The Best Way to Learn Second Life

Jump in and get started. When you create an avatar, you’ll be taken to an orientation site where you can learn how to navigate your avatar and camera (the avatar’s “eyes”) and where you can learn basic Second Life etiquette. Don’t worry if it takes you a while to catch on and to stop feeling self-conscious. Second Life has what’s called a flat learning curve: It’s fairly easy to get started and figure out the basics, so you won’t feel like the learning curve is totally vertical. But once you’re past the newbie stage, the learning curve quickly flattens and stays that way for a long time as you discover that you’ve only just begun to learn the platform.

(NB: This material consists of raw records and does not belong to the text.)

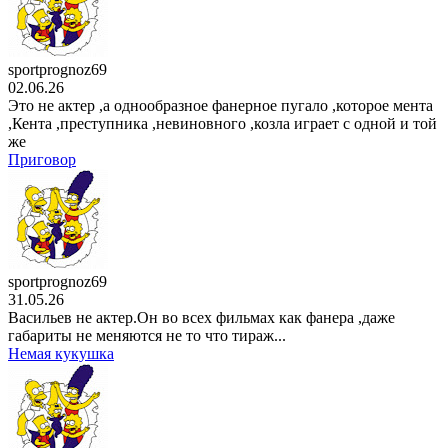
sportprognoz69
02.06.26
Это не актер ,а однообразное фанерное пугало ,которое мента
,Кента ,преступника ,невиновного ,козла играет с одной и той
же
Приговор
sportprognoz69
31.05.26
Васильев не актер.Он во всех фильмах как фанера ,даже
габариты не меняются не то что тираж...
Немая кукушка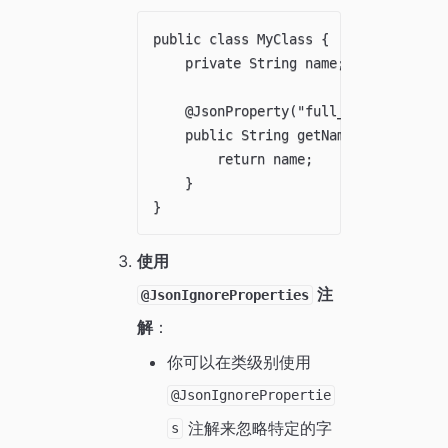
public class MyClass {

    private String name;

    @JsonProperty("full_name")

    public String getName() {

        return name;

    }

使用
注
@JsonIgnoreProperties
解
：
你可以在类级别使用
@JsonIgnorePropertie
注解来忽略特定的字
s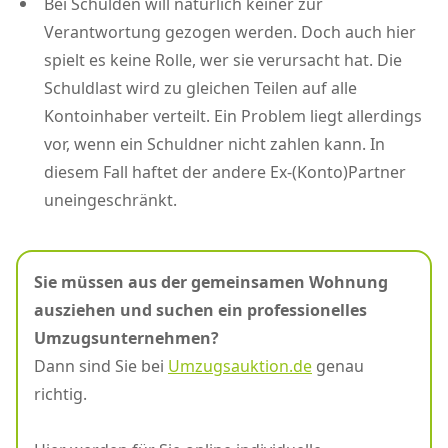
Bei Schulden will natürlich keiner zur
Verantwortung gezogen werden. Doch auch hier
spielt es keine Rolle, wer sie verursacht hat. Die
Schuldlast wird zu gleichen Teilen auf alle
Kontoinhaber verteilt. Ein Problem liegt allerdings
vor, wenn ein Schuldner nicht zahlen kann. In
diesem Fall haftet der andere Ex-(Konto)Partner
uneingeschränkt.
Sie müssen aus der gemeinsamen Wohnung
ausziehen und suchen ein professionelles
Umzugsunternehmen?
Dann sind Sie bei
Umzugsauktion.de
genau
richtig.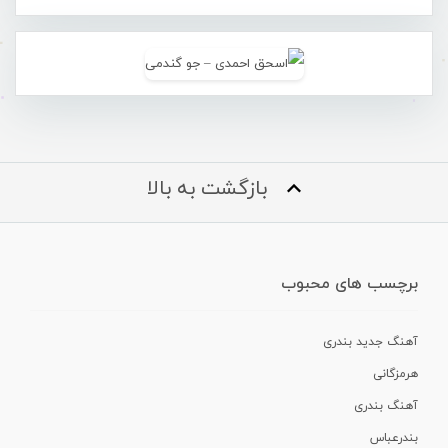
بازگشت به بالا
برچسب های محبوب
آهنگ جدید بندری
هرمزگانی
آهنگ بندری
بندرعباس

To help you survive this and more advanced stages, Secondlife.com provides an excellent “knowledge base” (press F1 while inworld) as well as instructional videos and links to user forums and wikis. Additionally, the better land and online bookstores have numerous books (including Kindle versions) on Second Life if you want to develop expertise beyond what’s in the Second Life sources. For the purposes of your WISE classes, however, you don’t have to become a Second Life expert. Not everyone needs or wants to build or create scripts to automate actions, [7] for instance, and you don’t have to make avatar clothes unless you want to. So start out slowly. Give yourself plenty of time to become comfortable with the platform before your first assignment by exploring the world at the level you feel comfortable.

Above all, enjoy yourself. WISE is using Second Life as a tool for learning. However, once you have an avatar, you also have a convenient way to interact with interesting people who share your interests or to educate or entertain yourself on a tight budget.


[1] Meris Stansbury, “Survey Shows Barriers to Web 2.0 in Schools.” Web. 29 Aug 2009.

[2] Stansbury identifies these technologies as “1. Student-generated online content; 2. Teacher-generated online content; 3. Online social networking used as part of instruction; 4. Online learning games and simulations; 5. Student use of virtual learning environments; 6. Digital multimedia resources; and 7. Online communication tools for parents and students (outside of school hours).”

[3] “Virtual Reality.”

[5] The Second Life Viewer must be installed on the computer you are using and you must have a Second Life avatar to enter this museum or any other Second Life location.

[6] Anywhere in Second Life. You may also see this written “in-world,” but secondlife.com spells it as a single world.

[7] Note, however, that students in hi-tech English may need to develop more skills than required in standard WISE English or the sophomore classes in order to complete their Second Life projects.